Friday, August 20, 2010

Don't trash it

Since moving into our new apartment almost one month ago, Zdenek and I have been on a bit of a home furnishing frenzy. In fact, we’ve made so many big-ticket purchases in the last while that my bank has put a freeze on my credit card not once, but twice, assuming fraudulent activity. But Zdenek and I have been living like students for years -- despite the fact that our student days are but a distant memory -- and so unfortunately everything we’ve purchased thus far has really been a first-time acquisition after five years of dorm-like living: bedroom furniture (which allowed us to throw away the plastic storage boxes we’ve been using in place of drawers, and to place our mattress on a bed, rather than the floor); a kitchen table (that is quite a big bigger and definitely nicer than the poker-table-sized piece of junk off which we’ve been dining); a flat-screen TV (replacing our beloved 1995 Sony Trinitron); and a wall unit (providing a place for our new TV and storage space to boot). Though we still have a few more purchases to make (and let’s not even think about where the +1 is supposed to go), the apartment is beginning to approach something resembling the dwelling of two thirty-somethings.

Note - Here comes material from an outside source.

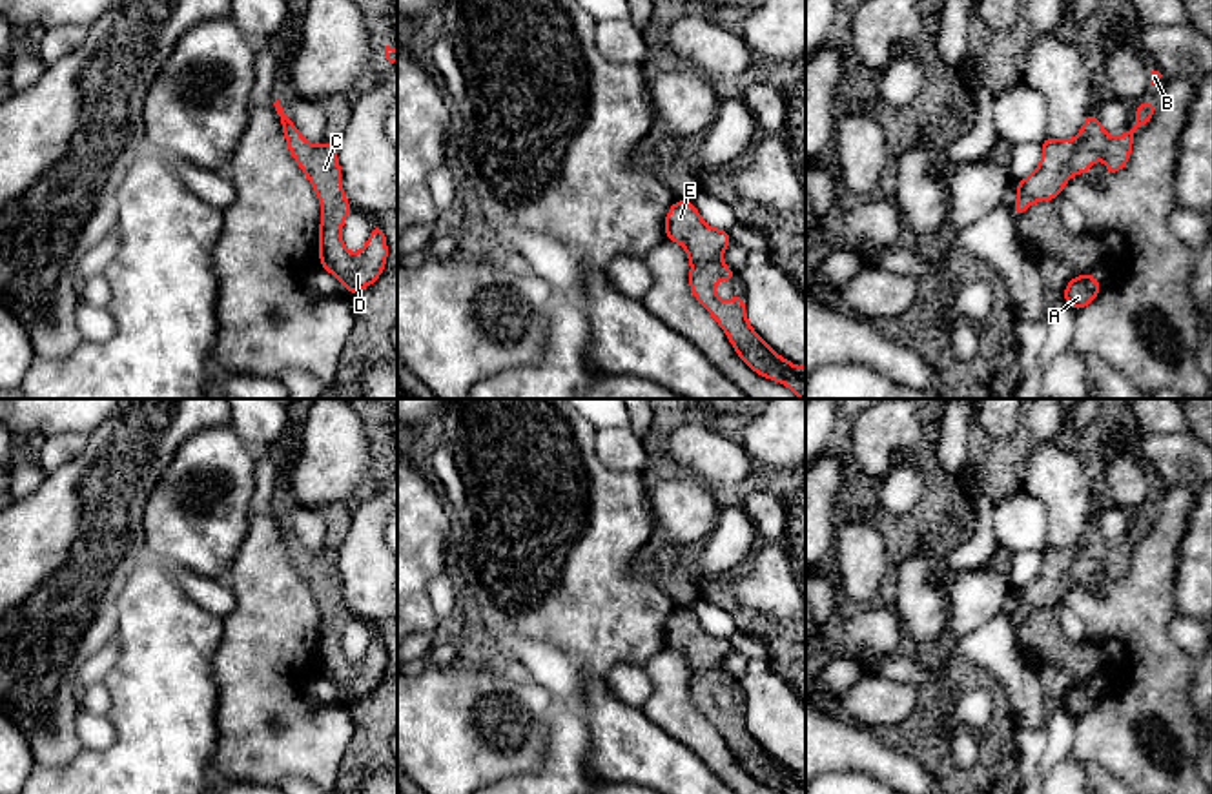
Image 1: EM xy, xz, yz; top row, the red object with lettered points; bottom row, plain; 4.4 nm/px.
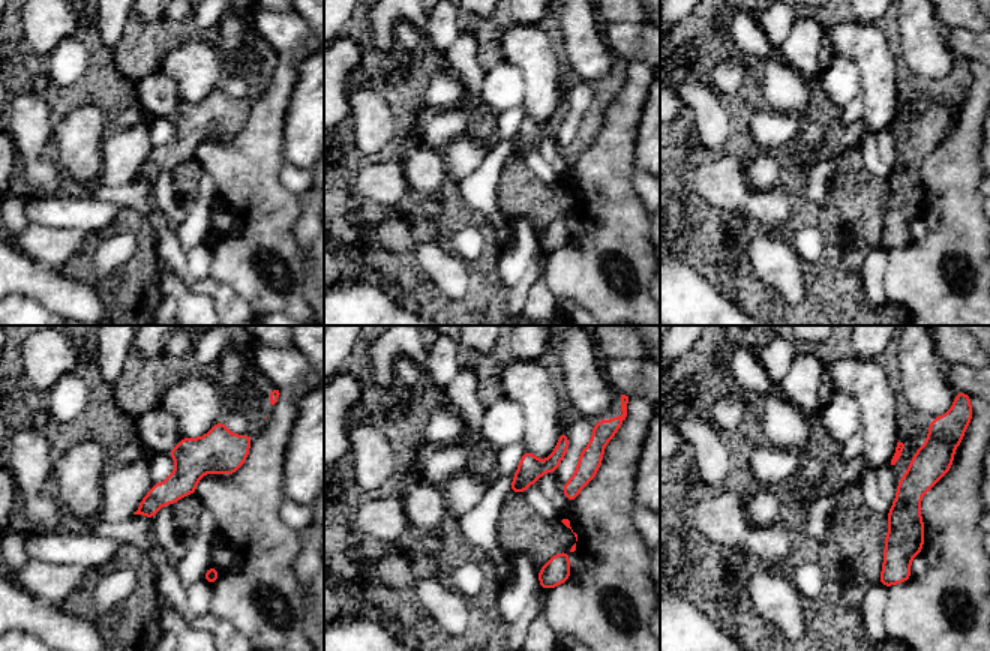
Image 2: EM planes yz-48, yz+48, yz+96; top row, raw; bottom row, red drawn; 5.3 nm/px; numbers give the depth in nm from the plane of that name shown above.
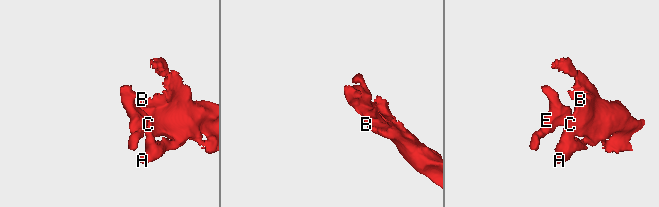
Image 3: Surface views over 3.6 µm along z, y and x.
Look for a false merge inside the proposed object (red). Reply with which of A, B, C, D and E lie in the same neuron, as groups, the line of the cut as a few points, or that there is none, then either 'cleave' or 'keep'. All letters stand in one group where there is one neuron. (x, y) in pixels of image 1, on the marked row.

Because most of our previous furniture was (a) IKEA, (b) plastic or pine, and (c) terribly ugly, we’ve been throwing most of it away rather than attempting to make a few bucks by selling it to real students. The other night, though, after we made the decision to buy a new dining set, I figured I might as well advertise the IKEA kitchen cart that has served as extra counter space for the past five years. I put together a nice photo, wrote a few lines of text, and posted the ad on Craiglist. Within 20 minutes, I had received three inquiries from people wishing to pick it that same evening, and at 10 pm, no later than three hours after posting the ad, my kitchen cart was wheeled away by two young girls who trekked up from Gramercy to collect it.

Even more surprisingly, up until a day ago, I received a total of 20 or more emails about this kitchen cart. I finally decided to delete the ad altogether; it was so far buried in the Craiglist classifieds that I couldn’t even find it, so I'm not sure how everyone else was managing. (Apparently, kitchen carts are a hot commodity in Manhattan apartments, and if I should ever be in need of work, I think I know just the line of business to enter.) This whole ordeal made me laugh because we paid $99 for that thing five years ago, and although it was still in good condition, it wasn’t really anything special. But when I was on the phone with the girl who ended up buying it, she enthusiastically described it to her roommate as “AWESOME.” I guess it’s true what they say: one man’s trash is another man’s treasure.

That proverb applies these days not only to furniture, but to my running, too. While my cycling remains solid (it seems less affected by the extra being I’m toting around), my running has definitely been slower-going for the past four months. I’m managing to keep up with my mileage (and, combined with my biking, haven’t had or wanted a rest day in two weeks), but I’m simply not able to make my paces of a few months ago: my comfortable 8-8:15 min/mile run has morphed into an 8:45-9:00 min/mile jog (and is even slower when the weather is particularly scorching). And yet, I am amazed that I am passing plenty of men and women on every loop. Speed is definitely relative.

I may not be as fast as I would like right now (though hopefully I will be at some point again in the future), but at least I’m moving and am still doing so at a respectable pace. I realize that, just as I was smart enough to not trash my kitchen cart, I shouldn’t be so quick to trash my running. It is still, after all, AWESOME.